Update for October 28, 2020

Regulatory Update
 
The FDA granted the combination of ublituximab and umbralisib fast track status for the treatment of adults with chronic lymphocytic leukemia.
 
Due to travel problems from the COVID-19 pandemic, the FDA had to delay an inspection of the Spectrum plant that will be used to manufacturer eflapegrastim, which caused a delay in approval of the BLA.
 
The EMA designated leniolisib an orphan drug for the treatment of activated phosphoinositide 3-kinase delta syndrome.
 
Announced Research Updates
 
In Biogen’s 3Q20 quarterly report it was announced that opicinumab had failed to meet primary or secondary endpoints in the AFFINITY trial. Biogen discontinued development of opicinumab after failure in the AFFINITY trial.
 
Catabasis announced that in the 12-month, 131 patient, Phase III, PolarisDMD trial, treatment with edasalonexent did not improve the North Star Ambulatory Assessment (NSAA) compared to placebo in patients with Duchenne muscular dystrophy (DMD). Catabasis discontinued development of edasalonexent after failure of the PolarisDMD trial.
 
Galera announced interim data from 19 patients enrolled in a 1-year, Phase I/II trial, where treatment with avasopasem in combination with stereotactic body radiation therapy demonstrated an improvement in overall survival (OS) in patients with locally advanced pancreatic cancer.
 
Published Research Updates
 
In a 6-month, 2,472 patient, Phase III trial, cytisinicline plus behavioral support did not improve smoking cessation compared to behavioral support alone in tuberculosis patients that smoke and live in Bangladesh and Pakistan.
 
In the 12-week, 155 patient, Phase II, CAPACITY trial, treatment with praliciguat did not improve peak VO2 compared to placebo in patients with heart failure with preserved ejection fraction.
 
In the 24-week, 789 patient, Phase II, dose ranging, VITALITY-HFpEF trial, vericiguat did not improve the Kansas City Cardiomyopathy Questionnaire (KCCQ) score compared to placebo in patients with chronic HF with preserved ejection fraction.
 
In the 12-week, 12 patient, Phase II/III, TAZPOWER crossover trial, treatment with elamipretide did not improve distance traveled in a 6-minute walk test (6MWT) or improve the BTHS Symptom Assessment (BTHS-SA) score compared to placebo in patients with Barth syndrome.

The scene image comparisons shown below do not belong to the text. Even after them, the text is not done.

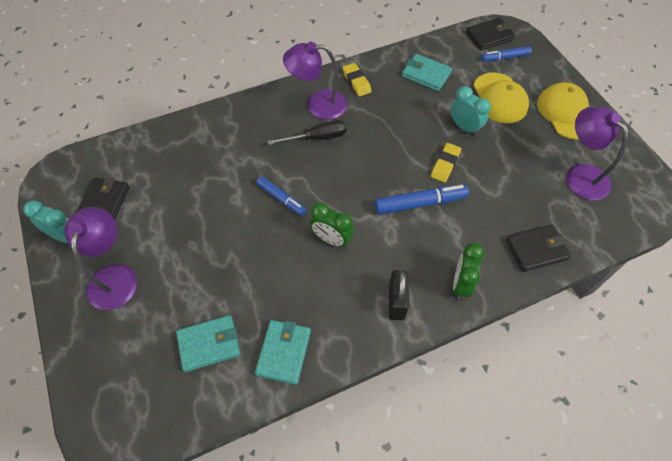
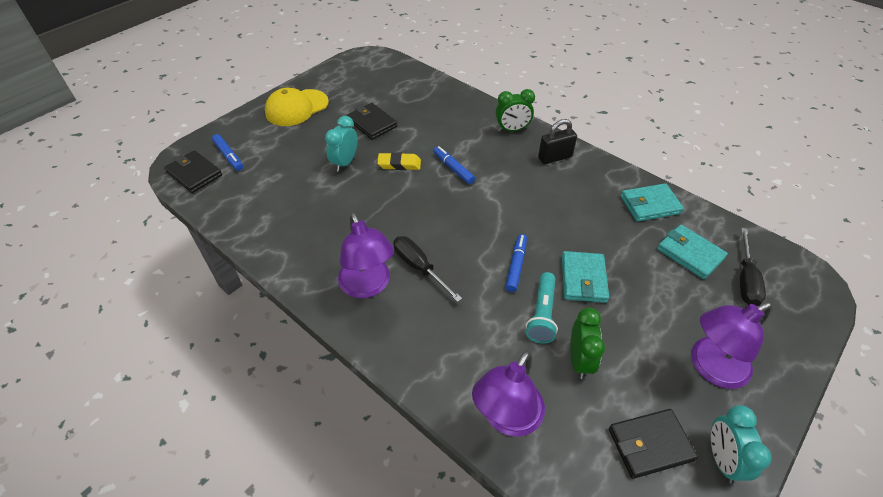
camera: 115 degrees left, 10 degrees down
(154, 372) = (745, 279): none -> black screwdriver
(229, 194) = (542, 314): none -> turquoise flashlight
(331, 239) = (531, 212): green clock -> green clock (579, 360)
(356, 82) = (313, 263): yellow eraser -> none
(420, 203) = (453, 168): blue marker -> blue marker, size x0.65
(426, 74) = (277, 207): turquoise wallet -> turquoise wallet (583, 279)
(499, 98) = (294, 148): yellow cap -> none
(536, 249) = (454, 101): black wallet -> black wallet (372, 123)
(580, 175) = (366, 91): purple lamp -> purple lamp (506, 418)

In an open label, 36-week extension of the TAZPOWER trial, eight patients achieved a 95.9 meter increase in their 6MWT and a 2.1 point improvement in their BTHS score. 
 
In the 15-month, 642 patient, Phase III SP12 trial, treatment with MD1003 did not improve the expanded disability status scale (EDSS) score or the timed 25-foot walk (TW25) compared to placebo in patients with progressive multiple sclerosis who were receiving disease-modifying therapies.
 
In a 19 patient, Phase II, open-label trial, treatment with imlifidase resulted in 89.5% of the transplanted patients converting positive crossmatch to negative within 24 hours with 88.9% graft survival at 6 months in highly-HLA sensitized kidney transplant candidates. 
 
In a 24-week, 120 patient, Phase III trial, treatment with berotralstat reduced hereditary angioedema (HAE) attacks to 1.65 attacks/month with 110 mg and 1.31 attacks/month with 150 mg compared to 2.35 attacks/month with placebo in patients with Type I and II Hereditary Angioedema.
 
In the 48-month, 5,734 patient, Phase III, FIDELIO-DKD trial, patients treated with finerenone had a lower incidence of a combination of kidney failure, 40% decrease in eGFR or death from renal causes compared to placebo (17.8% vs 21.1%) in patients with chronic kidney disease and type 2 diabetes.